McCarthyism: political repression and the fear of communism
Social Research, Winter, 2004 by Ellen Schrecker
THE 28-YEAR-OLD SEAMAN WAS PUZZLED. LAWRENCE PARKER HAD BEEN forced off his job as a waiter on the S.S. President Cleveland in February 1951 as a "poor security risk," but had not been told why. This was not the first time he had been barred from the waterfront under the federal government's Port Security Program. But with the help of his union, he had appealed his earlier removal and was reinstated. "I just can't understand it at all," Parker told the Coast Guard official who was conducting his hearing. "I would like to have some reason or something definite.... I would like to know whether I will be able to work." Unfortunately, as his attorney explained, Parker could not clear his record because "there are no facts which have been alleged anywhere ... to give him any knowledge of the charges on which the conclusion of a poor security risk is based. Therefore, it is impossible for him to respond adequately to the charges." (1) Unemployable since being identified as a security risk, Parker was desperate to clear up his case and go back to sea, but as long as his status was unresolved, he could not even draw unemployment. (2)
Parker's encounters with the Alice in Wonderland world of the West Coast Port Security Program were not unique. Nearly 3,800 seamen and dockworkers lost their jobs under this little-known program that had been established in the immediate aftermath of the Korean War (Report of the Commission on Government Security, 1957: 333). Parker suspected that his vocal support for the left-wing Maritime Cooks and Stewards Union may have triggered his removal, but the vagueness of the charges and the refusal of the authorities to give him any specific information about who had launched them made it impossible for him to rebut them. (3) Parker's attorney handled dozens of similar cases: union activists in a number of occupations, many of them African Americans like Parker, deprived of their livelihoods on the basis of secret charges by unknown informers. (4) Ultimately, these screened maritime workers were reinstated when the Ninth Circuit Court of Appeals ruled in 1955 in Parker's favor on the grounds that he should be allowed to see the evidence against him and confront his accusers (Parker v. Lester 227 F.2d 708). It was a paper victory, however, for the fiercely anticommunist maritime unions that were by then handling most waterfront jobs refused to let the previously screened seamen ship out. (5)

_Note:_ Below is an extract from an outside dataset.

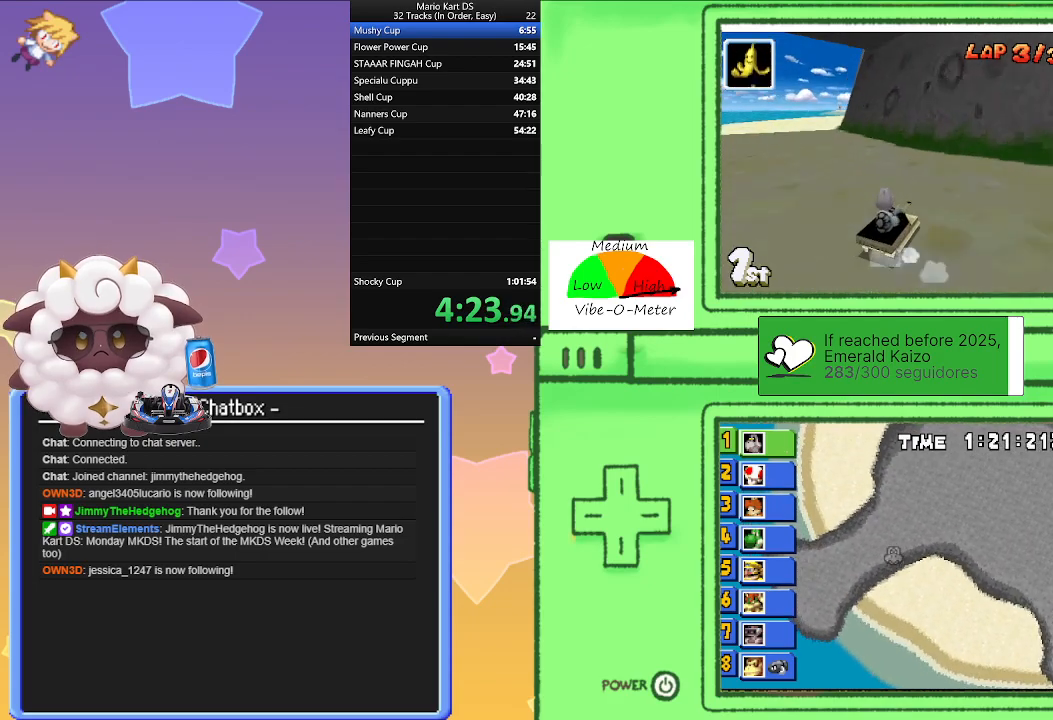
{"buttons": ["A", "R1"], "left_stick": "right", "events": [[17, "left_stick", "right"], [117, "R1", "up"], [133, "left_stick", "left"], [383, "left_stick", "center"], [433, "R1", "down"], [433, "left_stick", "right"]]}
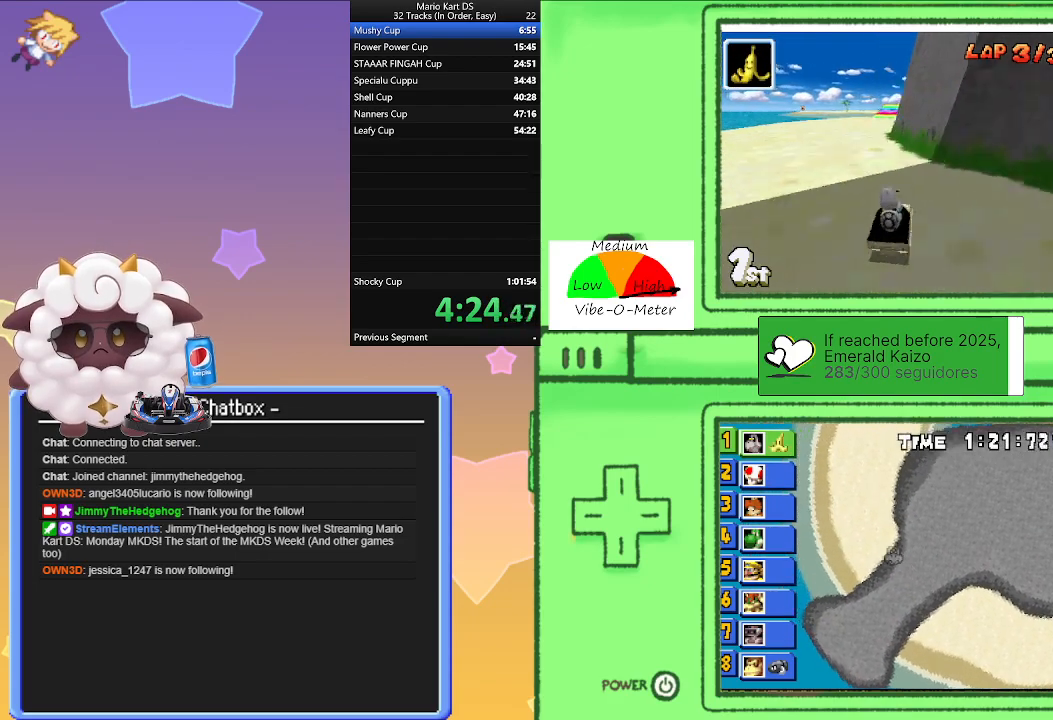
{"buttons": ["A", "L1", "R1"], "left_stick": "right", "events": [[133, "L1", "down"], [183, "left_stick", "center"], [233, "left_stick", "left"], [400, "left_stick", "center"], [450, "left_stick", "right"]]}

The story of Lawrence Parker shows us how the anticommunist political repression that we now call McCarthyism operated. Today, as we confront the post-9/11 assault on individual rights, it is clear that what happened in the 1940s and 1950s was no aberration but the all too common reaction of a nation that seeks to protect itself by turning against its supposed enemies at home. Obviously, the current crackdown is not a replay of the McCarthy era. Nonetheless, an examination of that earlier moment should help us understand how political repression and the fear that makes it work can take hold within a modern democratic polity like the United States. Significantly, that repression requires no violence, nor--even though it usually suppresses political dissidents--is it always handled by the state. In fact, as we shall see, it is the collaboration of public and private actors that makes American political repression so effective.
MCCARTHYISM: AN OVERVIEW
It is by now a truism to note that McCarthyism encompasses much more than the antics of a single senator. Joe McCarthy's contributions to the political witch hunt were far from trivial, but by the time he joined the anticommunist crusade early in 1950, the movement to which he gave his name had been going strong for several years and would continue for several more even after he left the political scene. Nor, despite his notoriety, was he the most influential of the nation's Cold War redbaiters. That honor belongs to the FBI's J. Edgar Hoover. Still, despite its inaccuracy, the term "McCarthyism" has passed into general usage as a synonym for the anticommunist political repression of the early Cold War. It sticks because of its literary convenience and historical specificity.
It is equally misleading to assume that McCarthyism was a single phenomenon. In reality, there were many McCarthyisms, each with its own agenda and modus operandi. There was the ultraconservative version peddled by patriotic groups and right-wing activists that manifested itself in campaigns like the one in Texas that tried to purge textbooks of favorable references to the UN. There was also a liberal version that supported sanctions against Communists, but not against non-Communists, and there was even a left-wing version composed of anti-Stalinist radicals who attacked Communists as traitors to the socialist ideal. (6) In addition, there was a partisan brand of McCarthyism, purveyed by ambitious politicians like Richard Nixon and Joe McCarthy who hoped to further their own careers and boost the Republican party. Local politicos, patriots, and businesspeople brought more parochial concerns to the Cold War red scare. (7) All, however, sought in one way or another to protect the nation against the threat of domestic communism. And all contributed in one way or another to the overall success of the anticommunist crusade. As the maritime unions' blacklisting of previously screened sailors and dock workers revealed, the diffuse nature of that crusade increased its power. McCarthyism was to become the longest lasting and most widespread episode of political repression in modern American history precisely because of its diversity.